L’idea di partenza, che non è piaciuta ai fautori della «biografia veritiera» è quella di inventarne una un po’ folle e molto letteraria con cui riscrivere l’esistenza di Emily Brontë la scrittrice e poeta, autrice di un capolavoro quale Cime tempestose, pubblicato con grande scandalo nel 1847, che morì appena trentenne di tubercolosi – come molto giovani morirono anche il fratello e le sorelle, tra cui Charlotte, autrice di Jane Eyre. Figlie di un pastore le sorelle Brontë erano tutte piene di talento letterario – così come il fratello – ma di loro la regista anglo-australiana Frances O’Connor, attrice, sceneggiatrice, qui al suo esordio dietro alla macchina da presa non si interessa lasciandole ai margini, e persino nel caso di Charlotte, tratteggiandola come invidiosa e frustrata, senza grandi intuizioni.
Di per sé il fatto di «inventare» una biografia non è una novità – e nemmeno un difetto – e neppure quello di legarla strettamente all’opera del soggetto, nel caso Cime tempestose, anche perché ciò che dichiara la regista non è la volontà di fare un biopic della scrittrice, vissuta tra il 1818 e il 1848, ma appunto un romanzo della sua vita che a sua volta si fa pagina scritta fra le sue, con l’uso di una modernità che è una cifra molto diffusa oggi nella rivisitazione di figure storiche.
O’Connor però non accetta i rischi di un corpo a corpo con l’opera letteraria e la scrittrice, fermandosi invece a una serie di stereotipi che mentre trasformano il suo meraviglioso romanzo in un’autobiografia, parola dopo parola, ne appiattiscono la potenza.

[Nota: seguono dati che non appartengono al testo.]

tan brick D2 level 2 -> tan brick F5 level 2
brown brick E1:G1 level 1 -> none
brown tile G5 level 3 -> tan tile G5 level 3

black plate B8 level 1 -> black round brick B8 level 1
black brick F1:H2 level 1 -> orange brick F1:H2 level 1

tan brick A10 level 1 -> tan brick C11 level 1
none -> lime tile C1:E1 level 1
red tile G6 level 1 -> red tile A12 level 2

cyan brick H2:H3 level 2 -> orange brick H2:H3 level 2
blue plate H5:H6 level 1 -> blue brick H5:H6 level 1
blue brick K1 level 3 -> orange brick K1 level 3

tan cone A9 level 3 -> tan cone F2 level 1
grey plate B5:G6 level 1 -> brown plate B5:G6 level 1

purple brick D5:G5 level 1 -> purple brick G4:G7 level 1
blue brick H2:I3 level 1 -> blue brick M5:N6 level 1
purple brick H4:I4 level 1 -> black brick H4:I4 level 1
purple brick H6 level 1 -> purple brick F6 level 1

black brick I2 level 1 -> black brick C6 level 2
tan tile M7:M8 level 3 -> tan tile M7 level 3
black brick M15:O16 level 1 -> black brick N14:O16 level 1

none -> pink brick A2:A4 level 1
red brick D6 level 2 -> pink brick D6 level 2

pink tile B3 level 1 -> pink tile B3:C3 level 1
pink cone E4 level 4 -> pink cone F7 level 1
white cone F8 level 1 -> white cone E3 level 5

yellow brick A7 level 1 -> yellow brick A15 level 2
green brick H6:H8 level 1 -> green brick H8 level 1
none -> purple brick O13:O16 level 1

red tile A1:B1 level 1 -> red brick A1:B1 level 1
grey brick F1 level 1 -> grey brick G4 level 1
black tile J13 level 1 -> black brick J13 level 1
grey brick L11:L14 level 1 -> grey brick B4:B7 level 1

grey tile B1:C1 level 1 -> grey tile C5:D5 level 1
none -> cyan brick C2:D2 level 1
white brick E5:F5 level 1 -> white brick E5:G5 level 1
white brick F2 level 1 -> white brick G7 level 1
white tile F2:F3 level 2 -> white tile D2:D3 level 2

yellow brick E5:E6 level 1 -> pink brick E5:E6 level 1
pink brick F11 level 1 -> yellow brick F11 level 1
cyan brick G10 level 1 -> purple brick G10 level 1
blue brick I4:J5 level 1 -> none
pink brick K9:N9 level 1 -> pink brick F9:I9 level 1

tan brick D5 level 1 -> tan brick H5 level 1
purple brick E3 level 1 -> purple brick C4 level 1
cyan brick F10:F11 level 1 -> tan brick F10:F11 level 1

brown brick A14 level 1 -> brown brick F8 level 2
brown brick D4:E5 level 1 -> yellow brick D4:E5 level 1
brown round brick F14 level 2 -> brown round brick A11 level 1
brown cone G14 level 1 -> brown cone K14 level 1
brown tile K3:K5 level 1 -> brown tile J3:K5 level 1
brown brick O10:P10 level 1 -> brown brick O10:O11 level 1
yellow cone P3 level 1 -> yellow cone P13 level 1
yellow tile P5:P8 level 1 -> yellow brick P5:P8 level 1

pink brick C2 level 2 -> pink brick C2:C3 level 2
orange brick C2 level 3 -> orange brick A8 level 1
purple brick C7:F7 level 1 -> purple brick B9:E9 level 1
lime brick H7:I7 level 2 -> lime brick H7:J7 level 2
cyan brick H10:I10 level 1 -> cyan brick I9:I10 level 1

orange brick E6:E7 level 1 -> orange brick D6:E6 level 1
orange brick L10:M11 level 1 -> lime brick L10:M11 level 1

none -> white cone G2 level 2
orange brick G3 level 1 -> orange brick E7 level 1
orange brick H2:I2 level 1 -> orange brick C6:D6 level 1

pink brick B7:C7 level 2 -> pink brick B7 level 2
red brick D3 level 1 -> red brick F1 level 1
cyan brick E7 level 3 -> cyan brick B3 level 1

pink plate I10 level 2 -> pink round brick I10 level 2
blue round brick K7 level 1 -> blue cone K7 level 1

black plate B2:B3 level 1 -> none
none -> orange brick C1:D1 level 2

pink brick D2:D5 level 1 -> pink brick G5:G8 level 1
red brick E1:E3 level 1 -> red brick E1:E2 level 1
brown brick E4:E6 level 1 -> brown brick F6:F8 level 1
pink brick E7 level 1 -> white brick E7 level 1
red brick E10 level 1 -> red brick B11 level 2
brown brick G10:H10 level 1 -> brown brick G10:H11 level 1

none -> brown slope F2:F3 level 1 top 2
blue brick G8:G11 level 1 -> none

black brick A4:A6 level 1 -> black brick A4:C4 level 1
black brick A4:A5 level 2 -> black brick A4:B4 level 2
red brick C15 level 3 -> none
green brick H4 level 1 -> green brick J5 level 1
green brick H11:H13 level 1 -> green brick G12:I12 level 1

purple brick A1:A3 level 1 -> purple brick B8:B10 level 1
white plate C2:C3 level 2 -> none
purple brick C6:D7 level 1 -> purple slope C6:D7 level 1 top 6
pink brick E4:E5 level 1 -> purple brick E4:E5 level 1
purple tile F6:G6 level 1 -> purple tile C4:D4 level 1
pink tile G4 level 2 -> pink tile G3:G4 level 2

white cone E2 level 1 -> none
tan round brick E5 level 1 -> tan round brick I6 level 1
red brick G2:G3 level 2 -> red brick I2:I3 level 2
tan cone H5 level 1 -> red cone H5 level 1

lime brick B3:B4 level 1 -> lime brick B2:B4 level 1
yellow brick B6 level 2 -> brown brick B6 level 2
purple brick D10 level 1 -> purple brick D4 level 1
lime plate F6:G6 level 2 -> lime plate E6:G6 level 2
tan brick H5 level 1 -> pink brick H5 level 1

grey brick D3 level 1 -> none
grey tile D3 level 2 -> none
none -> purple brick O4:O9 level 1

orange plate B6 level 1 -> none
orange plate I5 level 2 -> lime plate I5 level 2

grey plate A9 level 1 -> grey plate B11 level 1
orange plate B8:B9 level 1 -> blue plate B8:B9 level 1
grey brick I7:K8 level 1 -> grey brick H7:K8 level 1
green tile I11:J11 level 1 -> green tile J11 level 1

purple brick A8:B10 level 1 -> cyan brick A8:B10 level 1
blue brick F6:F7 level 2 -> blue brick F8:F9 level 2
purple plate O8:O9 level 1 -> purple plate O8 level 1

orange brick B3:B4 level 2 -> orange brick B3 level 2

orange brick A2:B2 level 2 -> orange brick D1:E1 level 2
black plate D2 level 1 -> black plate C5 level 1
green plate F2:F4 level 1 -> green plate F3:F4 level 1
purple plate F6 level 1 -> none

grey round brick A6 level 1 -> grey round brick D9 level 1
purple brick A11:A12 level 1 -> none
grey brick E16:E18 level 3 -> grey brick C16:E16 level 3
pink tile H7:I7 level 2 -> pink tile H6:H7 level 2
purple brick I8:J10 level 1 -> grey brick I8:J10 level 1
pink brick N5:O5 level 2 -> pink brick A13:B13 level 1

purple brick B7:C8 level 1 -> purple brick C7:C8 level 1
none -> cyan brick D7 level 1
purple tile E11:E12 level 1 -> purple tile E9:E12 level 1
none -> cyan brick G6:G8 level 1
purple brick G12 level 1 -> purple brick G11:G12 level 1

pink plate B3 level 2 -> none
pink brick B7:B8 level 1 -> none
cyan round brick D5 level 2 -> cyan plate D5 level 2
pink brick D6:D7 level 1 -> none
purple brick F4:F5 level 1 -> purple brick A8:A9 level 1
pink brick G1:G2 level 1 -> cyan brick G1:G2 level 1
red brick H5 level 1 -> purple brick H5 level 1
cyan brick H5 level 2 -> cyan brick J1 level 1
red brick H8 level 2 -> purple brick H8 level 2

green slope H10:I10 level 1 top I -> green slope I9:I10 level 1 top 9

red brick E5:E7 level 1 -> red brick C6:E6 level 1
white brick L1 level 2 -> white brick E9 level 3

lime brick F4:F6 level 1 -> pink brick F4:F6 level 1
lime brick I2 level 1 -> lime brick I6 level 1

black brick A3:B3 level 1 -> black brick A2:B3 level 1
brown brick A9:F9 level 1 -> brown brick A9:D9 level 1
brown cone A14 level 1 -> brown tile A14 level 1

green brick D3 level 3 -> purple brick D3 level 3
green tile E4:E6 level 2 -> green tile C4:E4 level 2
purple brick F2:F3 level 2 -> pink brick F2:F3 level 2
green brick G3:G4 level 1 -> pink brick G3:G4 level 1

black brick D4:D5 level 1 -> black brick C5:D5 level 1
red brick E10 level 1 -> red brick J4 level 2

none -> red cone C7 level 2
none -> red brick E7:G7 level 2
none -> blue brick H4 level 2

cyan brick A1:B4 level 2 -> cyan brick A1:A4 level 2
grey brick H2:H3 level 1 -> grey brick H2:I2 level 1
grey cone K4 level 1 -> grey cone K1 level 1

ECCOLA dunque Emily, la cui «rievocazione» è affidata a Emma Mackey (Sex Education) aggirarsi nella brughiera intorno alla casa del padre pastore a Haworth, col suo carattere difficile, insofferente alle rigidità delle convenzioni vittoriane; ecco le ambiguità del legame col fratello, l’oppio, la relazione appassionata e piena di tormenti con un pastore, il genio famigliare, l’irruenza della libertà. E mentre ci dice di voler affrontare gli enigmi intorno alla scrittrice la cui storia è stata mitizzata o sempre narrata da altri, a cominciare proprio dalla sorella Charlotte, O’Connor nella sua versione produce a sua volta una lettura convenzionale e patinata, ingabbiata in un romanticismo che stempera lo spirito di Brontë, almeno quello che respira tra le parole della sua scrittura.